## YOUR TASK
Return every entry in full, with no alterations.

(INPUT MATERIAL Opens)

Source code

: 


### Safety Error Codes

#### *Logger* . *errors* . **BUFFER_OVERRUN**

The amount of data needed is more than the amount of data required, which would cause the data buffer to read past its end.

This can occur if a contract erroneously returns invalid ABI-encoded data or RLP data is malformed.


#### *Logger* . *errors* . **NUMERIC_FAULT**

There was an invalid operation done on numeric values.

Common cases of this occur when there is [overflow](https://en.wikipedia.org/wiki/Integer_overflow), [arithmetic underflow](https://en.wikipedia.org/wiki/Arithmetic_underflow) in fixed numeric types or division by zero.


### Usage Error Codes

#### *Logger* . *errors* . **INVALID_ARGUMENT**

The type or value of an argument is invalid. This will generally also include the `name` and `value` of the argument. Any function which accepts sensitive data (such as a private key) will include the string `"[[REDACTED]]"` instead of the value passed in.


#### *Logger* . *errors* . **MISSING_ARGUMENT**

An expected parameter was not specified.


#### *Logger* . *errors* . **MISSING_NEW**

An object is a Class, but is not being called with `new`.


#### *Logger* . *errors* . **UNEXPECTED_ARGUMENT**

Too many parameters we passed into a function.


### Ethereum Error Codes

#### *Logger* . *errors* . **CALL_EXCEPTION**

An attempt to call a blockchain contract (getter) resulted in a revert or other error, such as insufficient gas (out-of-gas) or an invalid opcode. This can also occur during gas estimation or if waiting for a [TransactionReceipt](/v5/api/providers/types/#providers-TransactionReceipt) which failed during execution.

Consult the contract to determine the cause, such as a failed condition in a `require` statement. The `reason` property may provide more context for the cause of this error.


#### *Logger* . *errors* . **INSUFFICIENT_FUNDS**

(INPUT MATERIAL Closes)

## RESPONSE AREA
Source code

: 


### Safety Error Codes

#### *Logger* . *errors* . **BUFFER_OVERRUN**

The amount of data needed is more than the amount of data required, which would cause the data buffer to read past its end.

This can occur if a contract erroneously returns invalid ABI-encoded data or RLP data is malformed.


#### *Logger* . *errors* . **NUMERIC_FAULT**

There was an invalid operation done on numeric values.

Common cases of this occur when there is [overflow](https://en.wikipedia.org/wiki/Integer_overflow), [arithmetic underflow](https://en.wikipedia.org/wiki/Arithmetic_underflow) in fixed numeric types or division by zero.


### Usage Error Codes

#### *Logger* . *errors* . **INVALID_ARGUMENT**

The type or value of an argument is invalid. This will generally also include the `name` and `value` of the argument. Any function which accepts sensitive data (such as a private key) will include the string `"[[REDACTED]]"` instead of the value passed in.


#### *Logger* . *errors* . **MISSING_ARGUMENT**

An expected parameter was not specified.


#### *Logger* . *errors* . **MISSING_NEW**

An object is a Class, but is not being called with `new`.


#### *Logger* . *errors* . **UNEXPECTED_ARGUMENT**

Too many parameters we passed into a function.


### Ethereum Error Codes

#### *Logger* . *errors* . **CALL_EXCEPTION**

An attempt to call a blockchain contract (getter) resulted in a revert or other error, such as insufficient gas (out-of-gas) or an invalid opcode. This can also occur during gas estimation or if waiting for a [TransactionReceipt](/v5/api/providers/types/#providers-TransactionReceipt) which failed during execution.

Consult the contract to determine the cause, such as a failed condition in a `require` statement. The `reason` property may provide more context for the cause of this error.


#### *Logger* . *errors* . **INSUFFICIENT_FUNDS**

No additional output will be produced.